Interesting things other people did in 2017
I like to compile a list of things I stumbled upon during the year and that I found interesting. It’s an idea I adopted from Jeff Leek’s blog simply statistics. If you are curious, here is the list from 2016.
Here is the list for 2017:
- Genius.com created a cool infographic about how Dragon Ball influenced a generation of hip hop artists.
- Nadieh Bremer created this amazing visualization of all fights in Dragon Ball Z for her one year long project datasketches. The amount of awesome things that both Nadieh and Shirley managed to do this year is just insane. Every time I had a look at their projects I was left wondering: “can I really use D3 to make this?”
- James Talmage and Damon Maneice created thetruesize, a web app that lets you select a country and drag and drop it wherever you want on Earth. I really like this app because it makes you realize how distorted the Mercator projection is when comparing the sizes of something really close to the poles (e.g.
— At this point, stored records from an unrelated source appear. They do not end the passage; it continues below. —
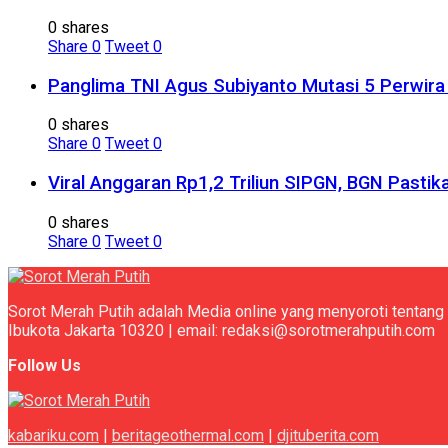
0 shares
Share
0
Tweet
0
Panglima TNI Agus Subiyanto Mutasi 5 Perwira I
0 shares
Share
0
Tweet
0
Viral Anggaran Rp1,2 Triliun SIPGN, BGN Pasti
0 shares
Share
0
Tweet
0
Sorot Merah Putih adalah Media online yang menyoroti tentang 
Ibukota Jakarta 10320 | email: redaksi@sorotmerahputih.com
Follow Us
kabariku.com
|
beritageothermal.com
|
djituberita.com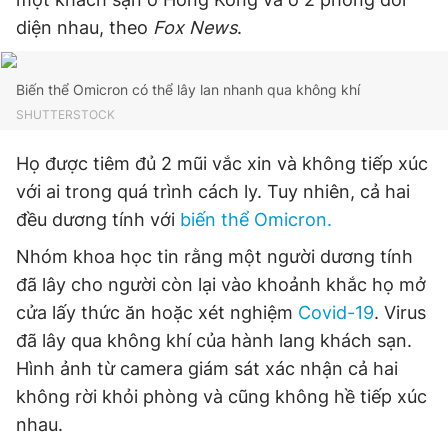
diện nhau, theo
Fox News
.
Đọc Thanh Niên trên điện thoại
Biến thể Omicron có thể lây lan nhanh qua không khí
SHUTTERSTOCK
Họ được tiêm đủ 2 mũi vắc xin và không tiếp xúc
với ai trong quá trình cách ly. Tuy nhiên, cả hai
Theo dõi báo trên
đều dương tính với
biến thể Omicron.
Hotline
Liên hệ quảng cáo
Nhóm khoa học tin rằng một người dương tính
0906 645 777
0908 780 404
đã lây cho người còn lại vào khoảnh khắc họ mở
cửa lấy thức ăn hoặc xét nghiệm
Covid-19
. Virus
Đặt báo
Quảng cáo
RSS
Tòa soạn
Chính sách bảo
đã lây qua không khí của hành lang khách sạn.
Tổng biên tập: Nguyễn Ngọc Toàn
Hình ảnh từ camera giám sát xác nhận cả hai
Phó tổng biên tập thường trực: Hải Thành
không rời khỏi phòng và cũng không hề tiếp xúc
Phó tổng biên tập: Lâm Hiếu Dũng
Phó tổng biên tập: Trần Việt Hưng
nhau.
Tổng thư ký tòa soạn: Đức Trung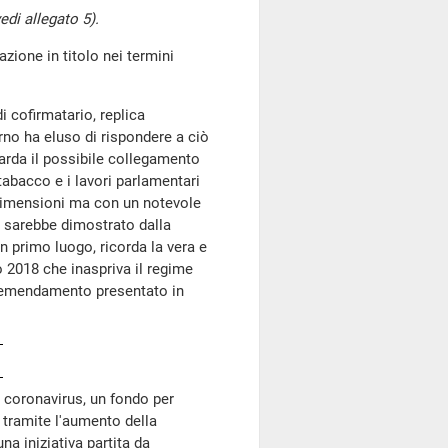
vedi allegato 5).
azione in titolo nei termini
i cofirmatario, replica
erno ha eluso di rispondere a ciò
uarda il possibile collegamento
tabacco e i lavori parlamentari
e dimensioni ma con un notevole
, sarebbe dimostrato dalla
n primo luogo, ricorda la vera e
 2018 che inaspriva il regime
ll'emendamento presentato in
za coronavirus, un fondo per
o tramite l'aumento della
na iniziativa partita da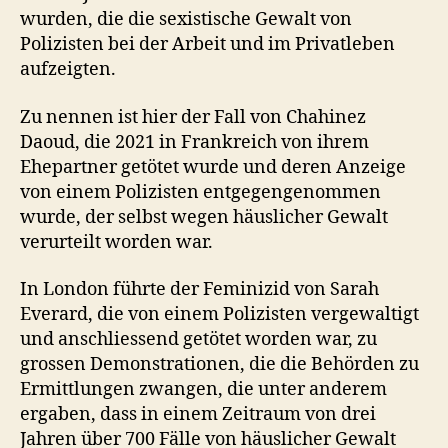
wurden, die die sexistische Gewalt von
Polizisten bei der Arbeit und im Privatleben
aufzeigten.
Zu nennen ist hier der Fall von Chahinez
Daoud, die 2021 in Frankreich von ihrem
Ehepartner getötet wurde und deren Anzeige
von einem Polizisten entgegengenommen
wurde, der selbst wegen häuslicher Gewalt
verurteilt worden war.
In London führte der Feminizid von Sarah
Everard, die von einem Polizisten vergewaltigt
und anschliessend getötet worden war, zu
grossen Demonstrationen, die die Behörden zu
Ermittlungen zwangen, die unter anderem
ergaben, dass in einem Zeitraum von drei
Jahren über 700 Fälle von häuslicher Gewalt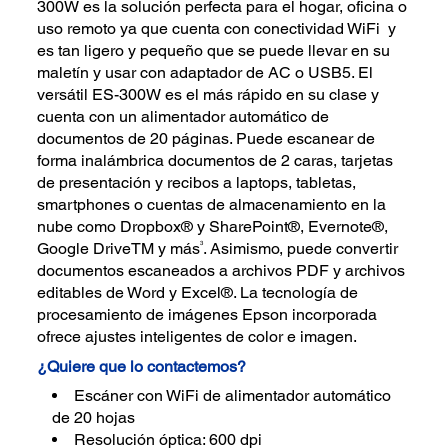
300W es la solución perfecta para el hogar, oficina o
uso remoto ya que cuenta con conectividad WiFi y
es tan ligero y pequeño que se puede llevar en su
maletín y usar con adaptador de AC o USB5. El
versátil ES-300W es el más rápido en su clase y
cuenta con un alimentador automático de
documentos de 20 páginas. Puede escanear de
forma inalámbrica documentos de 2 caras, tarjetas
de presentación y recibos a laptops, tabletas,
smartphones o cuentas de almacenamiento en la
nube como Dropbox® y SharePoint®, Evernote®,
3
Google DriveTM y más
. Asimismo, puede convertir
documentos escaneados a archivos PDF y archivos
editables de Word y Excel®. La tecnología de
procesamiento de imágenes Epson incorporada
ofrece ajustes inteligentes de color e imagen.
¿Quiere que lo contactemos?
Escáner con WiFi de alimentador automático
de 20 hojas
Resolución óptica: 600 dpi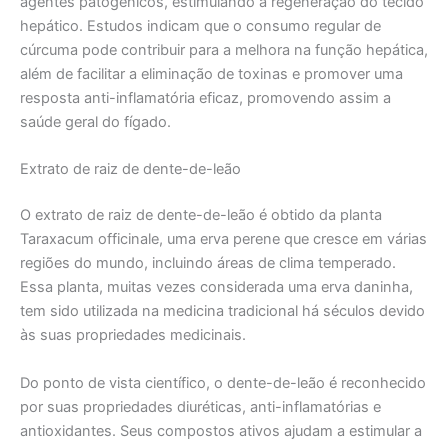
agentes patogênicos, estimulando a regeneração do tecido
hepático. Estudos indicam que o consumo regular de
cúrcuma pode contribuir para a melhora na função hepática,
além de facilitar a eliminação de toxinas e promover uma
resposta anti-inflamatória eficaz, promovendo assim a
saúde geral do fígado.
Extrato de raiz de dente-de-leão
O extrato de raiz de dente-de-leão é obtido da planta
Taraxacum officinale, uma erva perene que cresce em várias
regiões do mundo, incluindo áreas de clima temperado.
Essa planta, muitas vezes considerada uma erva daninha,
tem sido utilizada na medicina tradicional há séculos devido
às suas propriedades medicinais.
Do ponto de vista científico, o dente-de-leão é reconhecido
por suas propriedades diuréticas, anti-inflamatórias e
antioxidantes. Seus compostos ativos ajudam a estimular a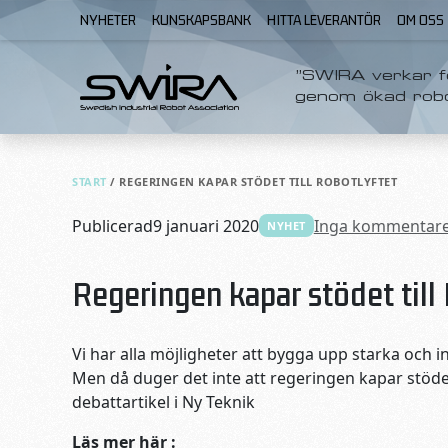
Skip to content
NYHETER
KUNSKAPSBANK
HITTA LEVERANTÖR
OM OSS
”SWIRA verkar fö
genom ökad rob
START
/
REGERINGEN KAPAR STÖDET TILL ROBOTLYFTET
Publicerad
9 januari 2020
Inga kommentar
NYHET
Regeringen kapar stödet till
Vi har alla möjligheter att bygga upp starka och i
Men då duger det inte att regeringen kapar stödet 
debattartikel i Ny Teknik
Läs mer här :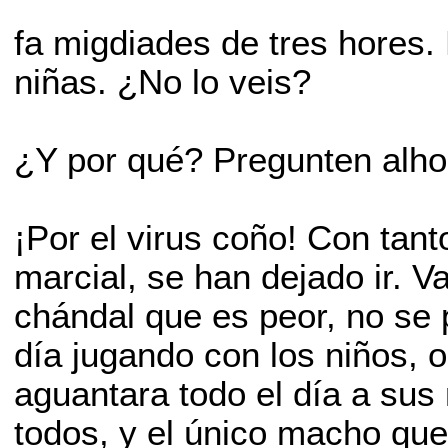
fa migdiades de tres hores.
niñas. ¿No lo veis?
¿Y por qué? Pregunten alhor
¡Por el virus coño! Con tant
marcial, se han dejado ir. 
chándal que es peor, no se p
día jugando con los niños, 
aguantara todo el día a sus
todos, y el único macho que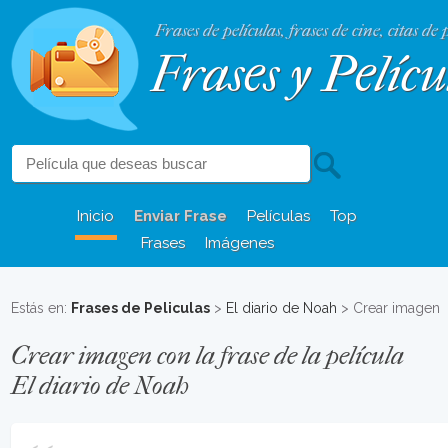
Frases de películas, frases de cine, citas de 
Frases y Pelícu
Inicio
Enviar Frase
Películas
Top
Frases
Imágenes
Estás en:
Frases de Peliculas
>
El diario de Noah
> Crear imagen
Crear imagen con la frase de la película
El diario de Noah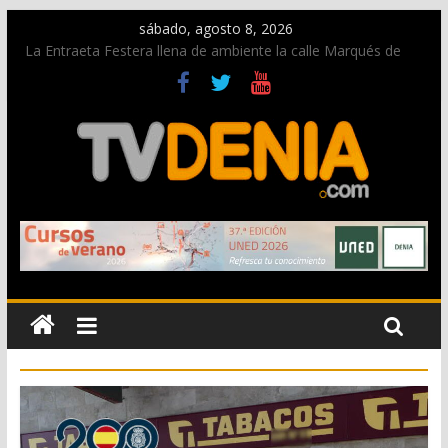
sábado, agosto 8, 2026
La Entraeta Festera llena de ambiente la calle Marqués de
Campo con la recepción a la Capitanía Cristiana
Dos personas fallecen en un grave accidente en la N-332
entre Benissa y Calp
Una nueva oportunidad para donar sangre en Cruz Roja
Dénia
El bando moro protagonista en la Segunda Entraeta Festera
Paco Adsuar dona al Arxiu de Dénia más de 50.000 imágenes
de la memoria visual de la ciudad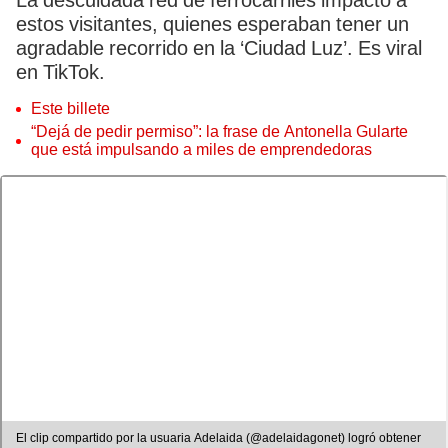
La descuidada red de ferrocarriles impactó a
estos visitantes, quienes esperaban tener un
agradable recorrido en la ‘Ciudad Luz’. Es viral
en TikTok.
Este billete
“Dejá de pedir permiso”: la frase de Antonella Gularte
que está impulsando a miles de emprendedoras
El clip compartido por la usuaria Adelaida (@adelaidagonet) logró obtener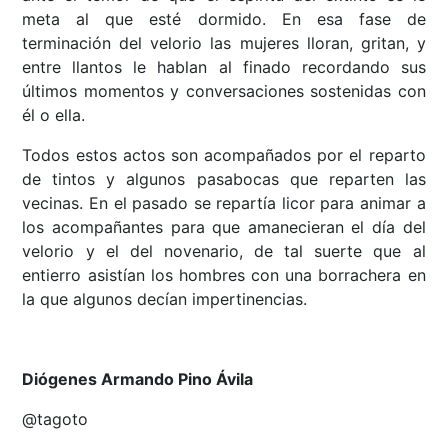
meta al que esté dormido. En esa fase de
terminación del velorio las mujeres lloran, gritan, y
entre llantos le hablan al finado recordando sus
últimos momentos y conversaciones sostenidas con
él o ella.
Todos estos actos son acompañados por el reparto
de tintos y algunos pasabocas que reparten las
vecinas. En el pasado se repartía licor para animar a
los acompañantes para que amanecieran el día del
velorio y el del novenario, de tal suerte que al
entierro asistían los hombres con una borrachera en
la que algunos decían impertinencias.
Diógenes Armando Pino Ávila
@tagoto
Greenland) to something on the Equator (e.g. Colombia).
- Russell Goldenberg open sourced Scrollama, a lightweight JavaScript library for scrollytelling. Elliot Bentley at the Wall Street Journal released a similar library called TwoStep. I have never used any of these scrolling libraries, but I definitely will in one of my next projects.
- plotly realeased Dash, a Python library to build reactive and interactive dashboards. I like Dash a lot, and I’ve already written about it here and here. I plan to contribute to this project in 2018.
- Ventursky, a Czech meteorological company, created this astonishing real-time weather map. Man, wind maps are sooo cool, I would watch them for hours…
- unitethesefuckers is a news aggregator that helps you in getting a balanced perspective of what liberals and conservatives are reading.
- Vicki Boykis wrote this article on how Facebook is collecting your data. I was already considering quitting Facebook for some time. This piece gave me the final push.
- Sasha Trubetskoy made this cool subway-style map of Roman roads.
- Matt Stiles created the visualization how common is your birthday. I didn’t know that September was the busiest month for births. Apparently the 16th of April (my birthday) is not so common.
- Matt also published Visualizing more than a decade of North Korean defections. I was really surprised to discover that North Korean women are three times more likely to defect than men.
- Ben Eater wrote a comprehensive guide on how to build an 8-bit computer from scratch.
- Stefan Zapf and Christopher Kraushaar created a solar correlation map. I really like this new way of representing correlation, and I started making my own version with D3 and Vue.js (they used matplotlib). I will post it here on the blog when it’s ready.
- Eric Roston and Blacki Migliozzi wrote the series of articles How a Melting Arctic Changes Everything
- Going from North Pole to South Pole, the New York Times published a series of articles about Antarctica. It’s a visual masterpiece.
- Ideo created this nice Font map.
- Russell Goldenberg and Dan Kopf created a cool dataviz about the unlikely odds of making it big.
- The Pudding kept publishing a lot of really good stuff. I particularly liked this piece by Colin Morris: are Pop Lyrics Getting More Repetitive?
- One of the coolest things of 2017 were these critical thinking cards that help you avoiding logical fallacies.
- Lazaro Gamio created a funny visualization based on a modified version of Chernoff Faces, a technique that maps multiple statistical values to the features of a face. He called his project Emoji state of America.
- I should follow Andy Kirk from Visualizing Data more consistently. In 2017 he published quite a few interesting articles about data visualizations. Here is a good one.
- Uber released a visualization platform for the web. I already knew about deck.gl, but it seems that they are releasing a complete framework to allow visual explorations of massive datasets. Xiaoji Chen talks about it here.
- Adam Pearce at the New York Times wrote a nice article and dataviz when LeBron James overtook Michael Jordan as the top scorer in the entire NBA playoff history. The level of smoothness of the transitions and animations in the chart is just incredible.
- yegor256’s blog has been a great discovery in 2017. His blog posts and his book Elegant Objects literally changed the way I think about object oriented code.
- The Center for Spatial Research at Columbia University, and the Masters in Peace Building at the Universidad de Los Andes collaborated in creating Conflict Urbanism: Colombia. The project maps and visualizes crimes committed over a period of 30 years, with the hope of understanding the patterns and ramifications of the Colombian conflict.
- Marco Hernandez and Darren Long created a dataviz on the power of your passport. South China Morning Post kept publishing really nice visualizations all year around. Here is another one.
- This guy made a camera that prints a GIF instantly. I know, it’s not related to data visualizations, programming topics or python/js libraries, but it was just too cool not to share it.